1. Anzeigesteuersystem zur Verwendung in einem Anzeigesystem mit digitalen Schnittstellen,
wobei das Anzeigesteuersystem eine Farb- oder Helligkeits-Codeinformations-Wandlereinrichtung
(CG1) aufweist, um eine gegebene Anzahl von Helligkeitsinformationssignalen zu erzeugen,
die voneinander verschieden sind und jeweiligen Stücken von Farb- oder Helligkeitscodeinformation
entsprechen,
gekennzeichnet durch:
eine Bereichseinstelleinrichtung (50, 51, 52) zum Einstellen von Punkten auf einem
Anzeigeschirm in zwei gegenseitig benachbarten Bereichen;
wobei die Wandlereinrichtung so betreibbar ist, daß sie die Helligkeitsinformationssignale
dazu veranlaßt, sich in der Einschaltzeit über mehrere Einzelbildperioden zu unterscheiden;
und
eine Phasenschiebereinrichtung (CG1) zur Phasenverschiebung der Helligkeitsinformations-Einschaltzyklen,
die an einen der beiden Bereiche abgegeben werden sollen, in bezug auf die Helligkeitsinformations-Einschaltzyklen,
die an den anderen Bereich abgegeben werden sollen.

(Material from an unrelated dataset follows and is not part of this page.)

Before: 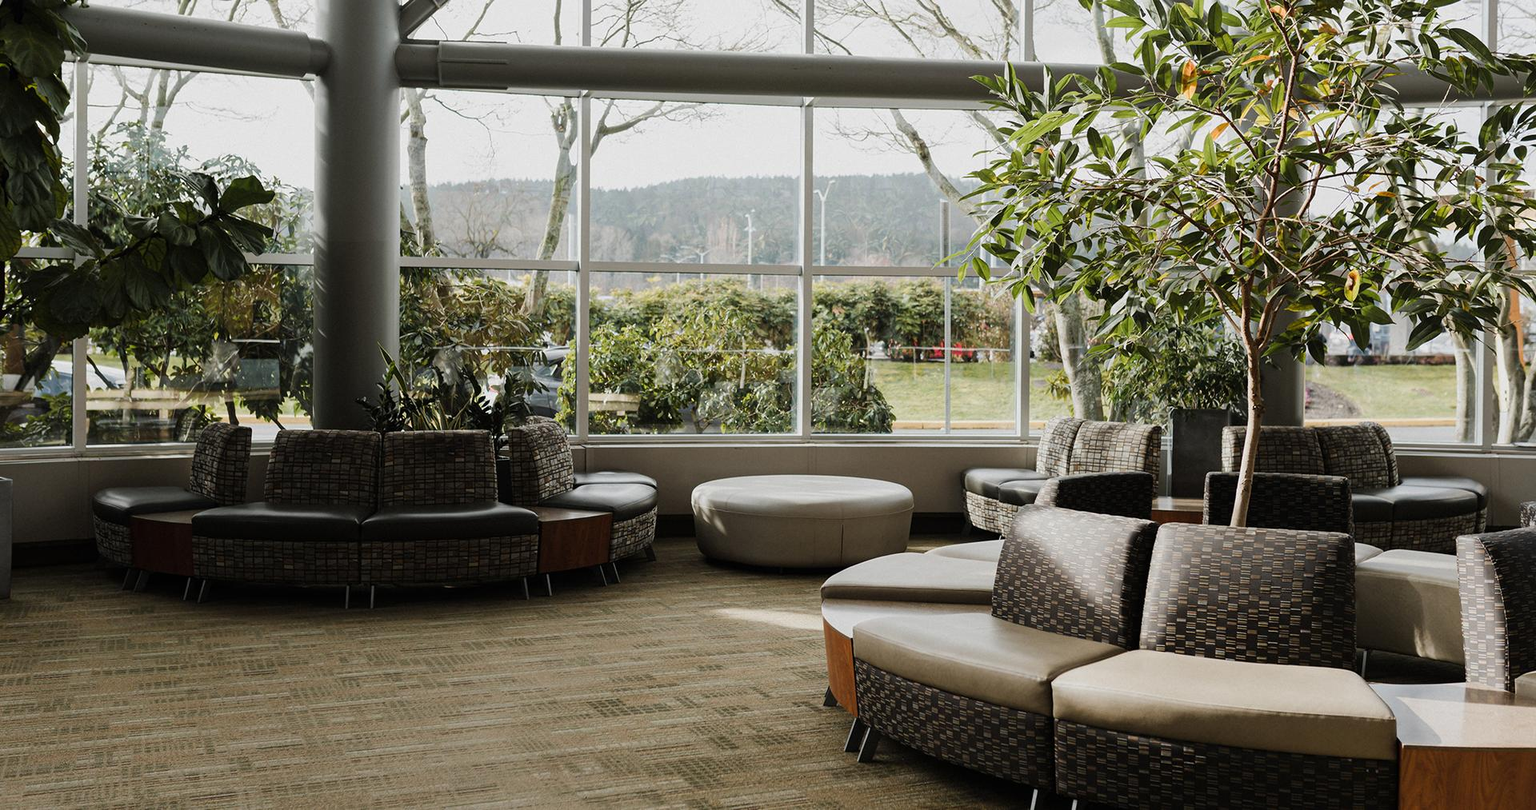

2. Anzeigesteuersystem nach Anspruch 1, bei welchem das Ausmaß der durch die Phasenschiebereinrichtung
(CG1) bereitgestellten Phasenverschiebung etwa 180° beträgt.
3. Anzeigesteuersystem nach Anspruch 1 oder 2, bei welchem die Bereichseinstelleinrichtung
so ausgebildet ist, daß sie Bereiche derart einstellt, daß sich die horizontal gegenseitig
benachbarten Bereiche des Anzeigebildschirms (20) voneinander unterscheiden, und daß
sich die vertikal gegenseitig benachbarten Bereiche des Anzeigebildschirms voneinander
in bezug auf die Phase der Helligkeitsinformations-Einschaltzeit unterscheiden.